Governor Babagana Umara Zulum of Borno State has spoken out against the poor quality of primary and secondary school education in the state. He stated that majority of secondary school leavers in the state are unqualified for University admission.
The Governor who held a meeting with 84 principals in the state at the Multipurpose Hall of the Government House in Maiduguri, the state capital on Sunday, October 11, attributed this inadequacy to the poor quality of education being received from primary and secondary schools in the state.
He added that high school leavers in the state who get admitted into tertiary institutions still struggle to keep up with their academics as a result of the substandard education they have received while growing up.
In his words, “Education is the bedrock of any development. Without functional educational system, we shall continue to experience this Boko Haram insurgency in Borno.
“Look at the kind of students we are graduating from our public secondary schools, most of them do not qualify for admission into universities, even those who get admitted find it very difficult to cope.
“There is a general decline in the standard of education in public institutions all over the country. There is the lack of qualified teachers, inadequate teaching facilities, poor maintenance culture, general decay of infrastructure, Government’s inability to ensure monitoring and evaluation, centralised control by the ministry, unnecessary bureaucracy, and irregular training and retraining of teachers and other essential staff. There is poor data management and indiscipline amongst the major problems affecting the public school system.”

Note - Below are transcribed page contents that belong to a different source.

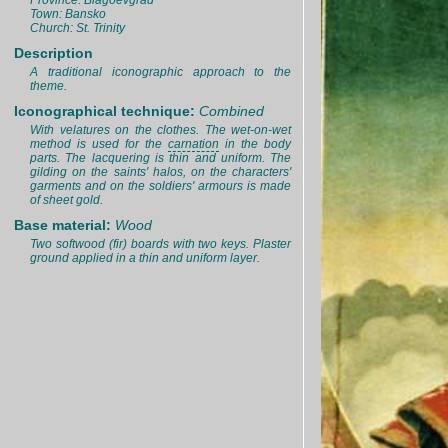
Province: Blagoevgrad
Town: Bansko
Church: St. Trinity
Description
A traditional iconographic approach to the
theme.
Iconographical technique:
Combined
With velatures on the clothes. The wet-on-wet
method is used for the
carnation
in the body
parts. The lacquering is thin and uniform. The
gilding on the saints' halos, on the characters'
garments and on the soldiers' armours is made
of sheet gold.
Base material:
Wood
Two softwood (fir) boards with two keys. Plaster
ground applied in a thin and uniform layer.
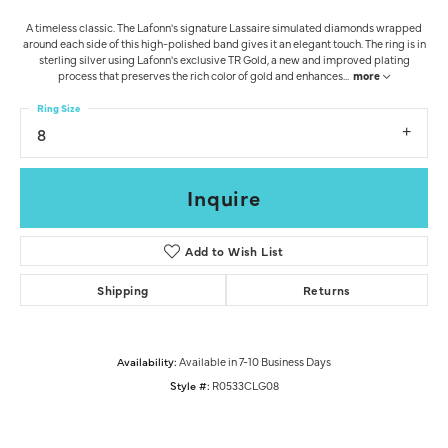
A timeless classic. The Lafonn's signature Lassaire simulated diamonds wrapped
around each side of this high-polished band gives it an elegant touch. The ring is in
sterling silver using Lafonn's exclusive TR Gold, a new and improved plating
process that preserves the rich color of gold and enhances
...
more
Ring Size
8
Inquire
Add to Wish List
Shipping
Returns
Availability:
Available in 7-10 Business Days
Style #:
R0533CLG08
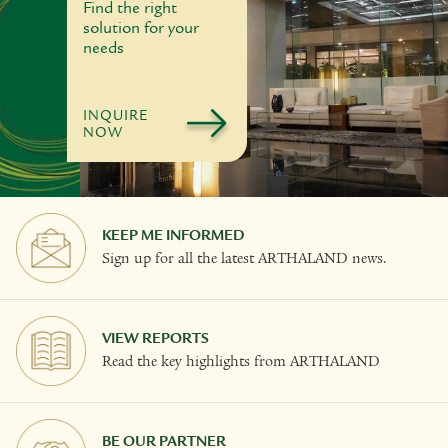
Find the right
solution for your
needs
INQUIRE
NOW
KEEP ME INFORMED
Sign up for all the latest ARTHALAND news.
VIEW REPORTS
Read the key highlights from ARTHALAND
BE OUR PARTNER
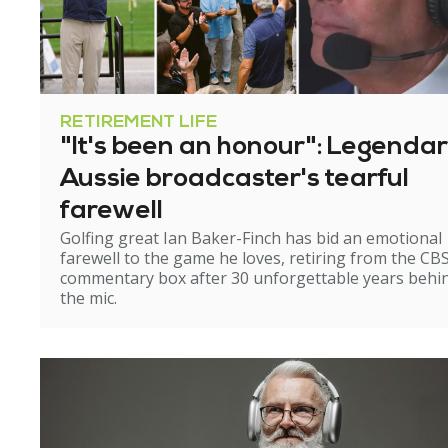
RETIREMENT LIFE
"It's been an honour": Legenda
Aussie broadcaster's tearful
farewell
Golfing great Ian Baker-Finch has bid an emotional
farewell to the game he loves, retiring from the CB
commentary box after 30 unforgettable years behi
the mic.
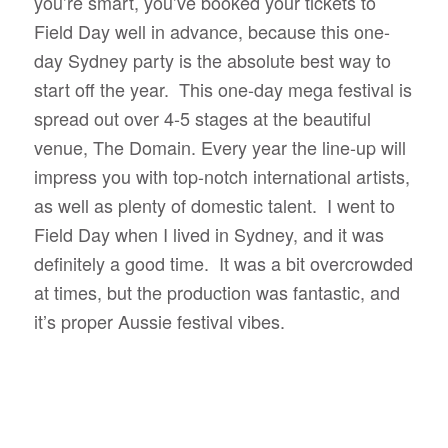
you’re smart, you’ve booked your tickets to
Field Day well in advance, because this one-
day Sydney party is the absolute best way to
start off the year. This one-day mega festival is
spread out over 4-5 stages at the beautiful
venue, The Domain. Every year the line-up will
impress you with top-notch international artists,
as well as plenty of domestic talent. I went to
Field Day when I lived in Sydney, and it was
definitely a good time. It was a bit overcrowded
at times, but the production was fantastic, and
it’s proper Aussie festival vibes.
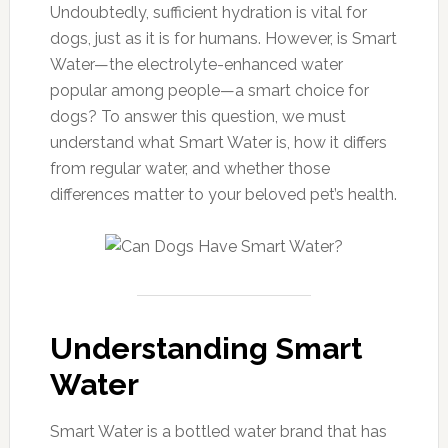
Undoubtedly, sufficient hydration is vital for
dogs, just as it is for humans. However, is Smart
Water—the electrolyte-enhanced water
popular among people—a smart choice for
dogs? To answer this question, we must
understand what Smart Water is, how it differs
from regular water, and whether those
differences matter to your beloved pet’s health.
Understanding Smart
Water
Smart Water is a bottled water brand that has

The Governor, therefore, appealed to the school administrators to open up on the challenges confronting the performance of students. He further directed the immediate reintroduction of the common entrance examination for primary six pupils, while insisting that only pupils who pass the examination by securing a cut-off mark, should be eligible for admission into the first year of junior secondary schools.
Reacting to this, the principals attributed the poor academic performance in the state to the faulty foundations of most school leavers.